▸ Challenge A:
Write out the listing that comes after the thread below, reproducing every line without any change.

▸ Article:
=======

# Too hot to ship??



## jenn (Apr 19, 2006)

I spoke with a breeder today in Texas who informed me it was too hot to ship a puppy to NJ. I'm just wondering if this is something I may begin to encounter now that it's almost summer. I would think an airplane would be air conditioned. Any thoughts/experience would be appreciated.


----------



## 3Maltmom (May 23, 2005)

Here's what I found...

Temperature Restrictions:

Northwest personnel will determine if the weather temperatures are in acceptable ranges at time of check-in. If your pet cannot be accommodated due to temperature limitations, Northwest personnel will work with you to arrange alternate dates for your pet to travel. Always contact our Reservations office or Cargo office prior to departing for the airport. We can advise you if temperatures for any point in the itinerary are too extreme on the day of travel. 

Low Temperatures:

No animal travel (other than Carry-on) when the temperature at any point on the planned routing is below 10 degrees Fahrenheit (-12°C). 
Choose mid-day flights when temperatures are likely to be warmer. 
Dogs, cats, rabbits and other warm-blooded animals (except birds) traveling as Cargo must be accompanied by a Certificate of Acclimation, issued by a licensed veterinarian within 10 days prior to departure, when the temperature at any point on the planned routing is below 50 degrees Fahrenheit (10 C). 
Click here to access PDF version of the Certificate of Acclimation.
High Temperatures: 

Animals will not be accepted on any Northwest flight if the temperature at ANY point on a planned itinerary is forecast to exceed 85 degrees Fahrenheit (29.5°C) at time of travel. 
Choose early morning or late evening flights during summer, which avoid the worst heat of the day. 
Brachycephalic (Snub-Nosed) dogs and cats are very sensitive to high temperatures and will not be accepted when temperatures at any point on the planned itinerary exceed 75 degrees Fahrenheit (24°C).


----------



## msmagnolia (Sep 8, 2004)

I think this is something that you are likely to encounter now that it is summer. Some of the airlines won't carry dogs as cargo during the summer. I believe Delta will not. The problem is that dogs being shipped without an escort do not ride in the plane. They may have to sit in their crates on a hot tarmac waiting to be loaded and the airlines just don't want to take the responsibility for dogs that end up at their destination sick or worse. I have heard of breeders who will try and find someone who is going in the general direction of the new home and ask them to carry the dog on and then the new parent wouldn't have to travel as far to get their pup. The other idea would just be to try and get a cheapie flight roundtrip to go and get the dog and carry it back on the plane to the new home. Beware though that some of the low price airlines also do not allow dogs.......Southwest doesn't allow pets in cabin or as cargo unless they are legitimate service animals.

=======

▸ Challenge B:
Answer these questions from the thread:
(i) In which state was the breeder who said it was too hot to ship?
(ii) Above what forecast temperature will Northwest refuse animals on any flight?
(iii) Which airline allows pets neither in the cabin nor as cargo unless they are legitimate service animals?

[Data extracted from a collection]
=======

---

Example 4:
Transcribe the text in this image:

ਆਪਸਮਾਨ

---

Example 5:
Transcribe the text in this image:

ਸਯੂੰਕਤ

=======

▸ Task result A:
---

Example 4:
Transcribe the text in this image:

ਆਪਸਮਾਨ

---

Example 5:
Transcribe the text in this image:

ਸਯੂੰਕਤ

▸ Task result B:
(i) Texas
(ii) 85 degrees Fahrenheit (29.5°C)
(iii) Southwest